=== Page extract ===
Sump Pump, Aquaponics & Aquarium water level monitoring

I seem to like flooding my basement… Usually by overfilling one of my aquariums, or intentionally putting 55 gallons of water in a 45 gallon aquarium. Sometimes, I overfill the swimming pool in the back yard.

So I decided to put together a monitoring system. It will monitor my sump pump, letting me know when it is getting used hard so I know to pay it more attention. It will monitor my Aquaponics grow bed, telling me when my flood and drain / ebb & flow grow bed isn’t functioning correctly. It will also monitor my fish tank water levels and let me know when the water is getting low, or more importantly when I am filling it and it gets to where it ought to be.

This is put together with Raspberry Pis. An older original B model for the fish tank because I have it and it’s close enough to Ethernet that I can run a wire to it. The Sump Pump is getting a Zero W as it is further away, and I needed to buy something and it was the cheapest option ($10).

I am measuring water height by 2 methods. An ultrasonic distance meter and a differential pressure setup.

=== Work to complete ===
1. Retype the water level monitoring write-up from "I seem to like" up to and including "the back yard.".
2. Please extend the water level monitoring write-up, picking up right after its final sentence.

=== Provided material ===
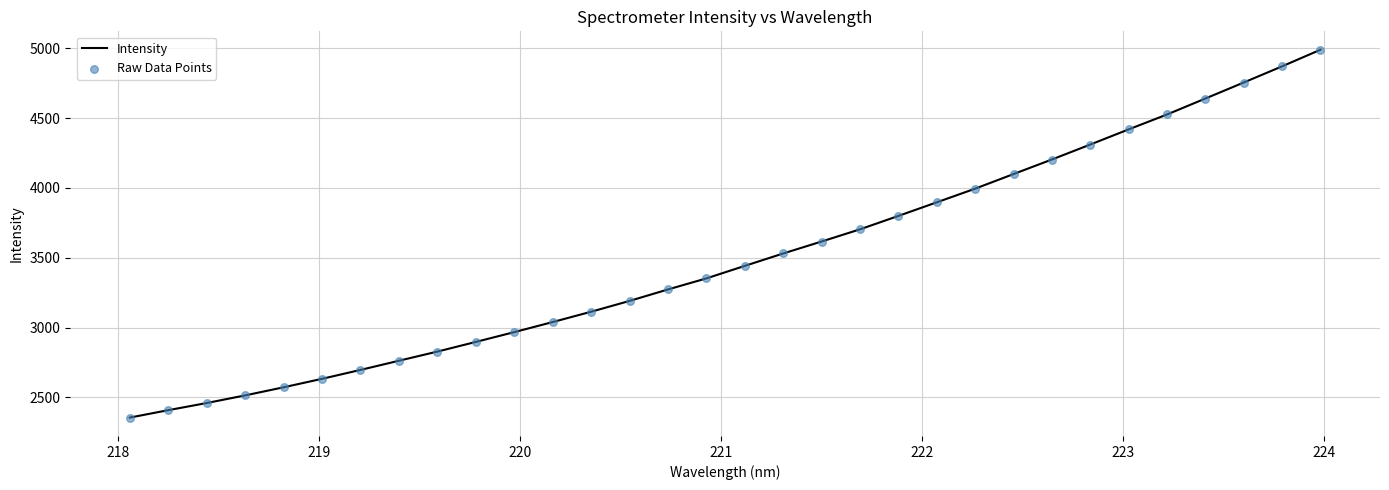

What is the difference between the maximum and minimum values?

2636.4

=== Responses for each task ===
1.
I seem to like flooding my basement… Usually by overfilling one of my aquariums, or intentionally putting 55 gallons of water in a 45 gallon aquarium. Sometimes, I overfill the swimming pool in the back yard.

2.
I coded up the project a couple of different ways, learning as I went along. I ended up starting with the hardest methods first, and moving towards easier methods. Starting at OS level triggering of shell scripts, moving through python programming, and finally landed on Node Red. I am happy for the path I took as I now have a solid understanding of what a Raspberry Pi can do for me and how to control it at multiple levels. Node Red is how I will be building most of my projects going forward as it’s easier for the kids to understand.

Node Red

Node Red is a graphical programming environment that you use with a web browser. This means a quick tweak can be made from your cell phone! Not the best experience, a cell phone, but doable.

The core concept  of Node Red, is you drag ‘nodes’ or blocks onto your screen and set them up with the particular details that node needs. Configuration settings such as the specific pins on the raspberry pi you have a sensor plugged into, a login for an online service, etc.

You then connect the different ‘nodes’ together with lines, and the whole thing just starts working. Amazing, really.

You program a computer using the same methods you would use to explain a process to another person. Draw a bunch of boxes saying this box does this thing, and connect the various boxes together with lines showing how different events are chained together.

When you use the Node Red menu in the Raspberry Pi, it opens up a text window, with a bunch of stuff on the screen. In amongst that text, is instructions on how to set Node Red up to turn itself on automatically when the Pi starts. Now you have automatic monitoring even if the power goes out and comes back on.

Direct reading of water level via sonar

Ultrasonic distance meters turn to out to measure the distance to a water surface fairly well. The water needs to be reasonably flat & calm for it to work reliably.  The thing basically beeps at a high enough frequency that we can’t hear it, and listens to see how long until it hears it’s echo back. A little bit of math, which computers happen to be good at, and you have a distance measurement!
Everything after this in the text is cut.